Most days I feel incredibly alone and that no one truly understands what I'm going through. This isn't "morning sickness". This isn't the same thing that you probably experienced. This isn't in my head. This is not aided by medications. Most all of the joy of being pregnant has been stripped away and stolen from me. Instead of pink or blue, my questions are picc line or medication pump, pills or suppositories? My health is not controlled by my doctor or myself, but some person behind a desk at an insurance company. If they feel that I don't need a certain kind of care then I simply don't receive it. On top of that, in a downswing, imagine if every food or liquid that hit your lips turned into poison in your belly. The most basic human need is taken from you. There is no pleasure in eating any longer. There is only what can I eat that I will be okay with throwing back up. And even throwing up is no longer normal. It is replaced by a violent, breath-taking beast that purges your system so violently, you might pass out or any other number of other terrible things.

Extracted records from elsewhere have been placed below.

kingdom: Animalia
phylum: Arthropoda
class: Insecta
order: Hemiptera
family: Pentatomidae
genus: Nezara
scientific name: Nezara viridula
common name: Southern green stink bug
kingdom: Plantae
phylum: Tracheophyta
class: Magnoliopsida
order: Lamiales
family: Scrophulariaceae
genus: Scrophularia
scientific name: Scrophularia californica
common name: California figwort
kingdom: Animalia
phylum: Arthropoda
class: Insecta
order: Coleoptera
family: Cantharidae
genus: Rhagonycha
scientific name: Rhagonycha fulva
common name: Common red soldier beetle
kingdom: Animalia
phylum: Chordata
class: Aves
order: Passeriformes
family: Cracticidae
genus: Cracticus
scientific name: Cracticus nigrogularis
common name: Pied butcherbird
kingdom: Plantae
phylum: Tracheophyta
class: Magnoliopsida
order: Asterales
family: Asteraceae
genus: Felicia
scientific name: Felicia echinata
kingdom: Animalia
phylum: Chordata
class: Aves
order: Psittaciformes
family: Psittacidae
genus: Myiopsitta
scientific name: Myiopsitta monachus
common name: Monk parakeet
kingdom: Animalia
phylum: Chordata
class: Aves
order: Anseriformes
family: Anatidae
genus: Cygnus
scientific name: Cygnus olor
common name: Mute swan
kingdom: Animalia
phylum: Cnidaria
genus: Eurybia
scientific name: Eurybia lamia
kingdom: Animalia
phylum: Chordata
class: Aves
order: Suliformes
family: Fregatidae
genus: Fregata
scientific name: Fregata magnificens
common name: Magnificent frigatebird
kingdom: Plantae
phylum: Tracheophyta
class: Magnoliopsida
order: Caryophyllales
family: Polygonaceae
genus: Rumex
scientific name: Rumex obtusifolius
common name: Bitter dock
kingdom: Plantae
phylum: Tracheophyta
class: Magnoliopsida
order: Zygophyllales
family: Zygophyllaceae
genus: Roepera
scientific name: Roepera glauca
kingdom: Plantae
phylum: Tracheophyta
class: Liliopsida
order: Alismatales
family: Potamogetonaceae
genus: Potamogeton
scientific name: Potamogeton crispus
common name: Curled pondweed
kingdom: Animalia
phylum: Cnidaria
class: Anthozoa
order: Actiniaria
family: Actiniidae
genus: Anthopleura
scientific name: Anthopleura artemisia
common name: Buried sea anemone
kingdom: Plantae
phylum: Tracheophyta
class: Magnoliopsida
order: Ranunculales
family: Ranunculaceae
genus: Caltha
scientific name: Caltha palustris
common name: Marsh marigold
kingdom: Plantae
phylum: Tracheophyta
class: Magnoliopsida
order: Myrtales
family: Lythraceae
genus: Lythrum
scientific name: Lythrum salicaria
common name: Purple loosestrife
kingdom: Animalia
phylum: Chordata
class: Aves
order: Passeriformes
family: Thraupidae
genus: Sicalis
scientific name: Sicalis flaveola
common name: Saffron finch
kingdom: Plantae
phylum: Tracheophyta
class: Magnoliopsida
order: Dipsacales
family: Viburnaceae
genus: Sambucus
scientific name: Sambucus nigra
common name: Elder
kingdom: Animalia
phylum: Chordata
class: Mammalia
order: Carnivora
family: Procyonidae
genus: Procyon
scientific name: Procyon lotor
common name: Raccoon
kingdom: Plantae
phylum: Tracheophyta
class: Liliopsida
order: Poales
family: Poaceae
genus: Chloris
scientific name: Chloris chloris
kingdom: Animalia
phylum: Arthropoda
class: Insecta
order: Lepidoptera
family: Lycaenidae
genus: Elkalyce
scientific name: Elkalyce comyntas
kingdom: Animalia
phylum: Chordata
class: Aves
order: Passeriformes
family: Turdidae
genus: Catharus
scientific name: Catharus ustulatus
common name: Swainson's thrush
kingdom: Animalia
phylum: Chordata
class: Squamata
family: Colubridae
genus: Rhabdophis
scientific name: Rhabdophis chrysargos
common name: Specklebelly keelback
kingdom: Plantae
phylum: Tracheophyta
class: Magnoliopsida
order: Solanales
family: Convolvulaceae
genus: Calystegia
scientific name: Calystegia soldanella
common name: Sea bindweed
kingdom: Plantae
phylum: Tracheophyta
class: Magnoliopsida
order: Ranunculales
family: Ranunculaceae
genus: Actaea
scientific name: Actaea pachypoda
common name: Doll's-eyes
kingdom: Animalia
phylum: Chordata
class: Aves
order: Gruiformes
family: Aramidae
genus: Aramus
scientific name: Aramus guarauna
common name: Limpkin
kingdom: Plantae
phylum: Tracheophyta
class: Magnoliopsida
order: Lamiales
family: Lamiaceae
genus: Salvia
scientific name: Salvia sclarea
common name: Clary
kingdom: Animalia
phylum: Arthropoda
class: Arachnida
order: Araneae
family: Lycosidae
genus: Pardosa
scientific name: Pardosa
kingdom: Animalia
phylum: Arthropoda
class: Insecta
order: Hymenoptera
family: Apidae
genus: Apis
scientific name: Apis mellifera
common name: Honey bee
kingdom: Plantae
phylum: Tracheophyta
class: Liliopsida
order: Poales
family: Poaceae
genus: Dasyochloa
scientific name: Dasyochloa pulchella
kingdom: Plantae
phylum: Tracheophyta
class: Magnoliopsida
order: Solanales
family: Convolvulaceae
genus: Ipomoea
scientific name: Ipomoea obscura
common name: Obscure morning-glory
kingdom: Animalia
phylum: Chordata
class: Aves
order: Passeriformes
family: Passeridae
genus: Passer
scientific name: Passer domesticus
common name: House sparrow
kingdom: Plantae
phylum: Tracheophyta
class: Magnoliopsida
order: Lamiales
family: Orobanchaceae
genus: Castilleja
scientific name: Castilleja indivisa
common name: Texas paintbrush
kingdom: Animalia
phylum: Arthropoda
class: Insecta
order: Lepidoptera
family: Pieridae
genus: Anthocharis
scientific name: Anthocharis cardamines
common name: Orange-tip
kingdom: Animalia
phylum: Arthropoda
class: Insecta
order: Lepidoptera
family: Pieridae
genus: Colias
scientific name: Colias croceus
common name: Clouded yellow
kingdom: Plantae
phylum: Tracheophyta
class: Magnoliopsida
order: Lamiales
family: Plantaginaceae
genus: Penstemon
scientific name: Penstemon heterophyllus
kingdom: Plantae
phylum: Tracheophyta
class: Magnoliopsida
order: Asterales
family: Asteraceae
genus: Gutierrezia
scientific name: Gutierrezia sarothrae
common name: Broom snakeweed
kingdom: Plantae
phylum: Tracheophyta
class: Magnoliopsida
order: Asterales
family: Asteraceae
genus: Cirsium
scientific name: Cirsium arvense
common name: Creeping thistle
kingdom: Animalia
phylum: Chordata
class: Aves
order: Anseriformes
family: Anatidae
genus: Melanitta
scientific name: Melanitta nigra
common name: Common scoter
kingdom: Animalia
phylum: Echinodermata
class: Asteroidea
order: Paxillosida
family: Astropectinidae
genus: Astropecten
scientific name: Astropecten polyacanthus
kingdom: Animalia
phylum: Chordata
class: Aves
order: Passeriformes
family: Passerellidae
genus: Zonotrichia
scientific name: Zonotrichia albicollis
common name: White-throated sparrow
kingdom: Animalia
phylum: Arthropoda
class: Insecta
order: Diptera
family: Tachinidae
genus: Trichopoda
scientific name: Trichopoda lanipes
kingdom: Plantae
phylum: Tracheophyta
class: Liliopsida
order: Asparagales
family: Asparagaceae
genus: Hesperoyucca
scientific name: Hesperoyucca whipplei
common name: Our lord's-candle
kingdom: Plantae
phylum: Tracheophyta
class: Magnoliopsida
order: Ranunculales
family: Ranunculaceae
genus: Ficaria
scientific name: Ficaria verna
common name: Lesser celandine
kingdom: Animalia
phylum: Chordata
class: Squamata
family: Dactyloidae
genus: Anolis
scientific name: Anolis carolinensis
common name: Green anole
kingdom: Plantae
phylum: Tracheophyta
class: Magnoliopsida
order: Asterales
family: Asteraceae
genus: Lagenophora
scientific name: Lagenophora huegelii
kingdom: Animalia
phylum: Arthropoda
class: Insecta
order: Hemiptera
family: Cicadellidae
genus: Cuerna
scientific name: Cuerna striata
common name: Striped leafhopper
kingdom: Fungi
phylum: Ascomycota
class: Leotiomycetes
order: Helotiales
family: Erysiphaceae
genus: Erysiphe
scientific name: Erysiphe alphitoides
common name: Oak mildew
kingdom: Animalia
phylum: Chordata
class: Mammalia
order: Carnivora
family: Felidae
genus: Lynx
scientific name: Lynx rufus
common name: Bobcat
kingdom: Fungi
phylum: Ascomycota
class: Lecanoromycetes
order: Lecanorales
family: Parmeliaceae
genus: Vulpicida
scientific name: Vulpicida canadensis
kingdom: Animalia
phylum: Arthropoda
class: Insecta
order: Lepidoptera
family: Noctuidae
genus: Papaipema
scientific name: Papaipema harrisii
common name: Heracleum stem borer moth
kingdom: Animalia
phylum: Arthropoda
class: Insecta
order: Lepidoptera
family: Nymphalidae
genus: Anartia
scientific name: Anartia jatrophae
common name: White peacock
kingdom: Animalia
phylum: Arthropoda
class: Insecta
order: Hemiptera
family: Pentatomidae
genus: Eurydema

I am currently 13 weeks. Since week 9 I have been in the hospital 5 times. Most days everyone finds this inconvenient. I have a hard time asking for help. Most days I just want to sleep. I feel guilt about not being involved enough in my business, about how much my family is going through, about getting pregnant. All of the joy is removed. All of the joy is replaced with fear, anger from people around me. Not at me or the situation necessarily, just fear has a way of turning to anger. Most days I feel fear, too. Fear of knowing that all of my medications will fail (5 of which are just trying to battle HG), it is just a matter of when. That in fact my health's condition most likely has little to do with my medication and more to do with when I was hydrated last. I start knowing people at the hospital. Every hospital visit will be an hour's drive, and several hours there. If I go to the Hospital in my town I have to go through the ER. I hate going there. They've blown out my vein before. It's still healing. If I go to the City I get to go through Labor and Delivery. It is so much more pleasant. They get more of what I'm going through.
I don't ask for help from anyone but my sister or my husband anymore. I've dealt with opposition and guilt and anger from other people about wanting to drive an hour to the city hospital. Fighting when you are 48 hours dehydrated just kills you. Crying tears that you know are probably close to the only liquids you have left in your body. I gave up a long time ago about anyone really getting this that is close to me.
This is a lonely place. I pray for it just to go away.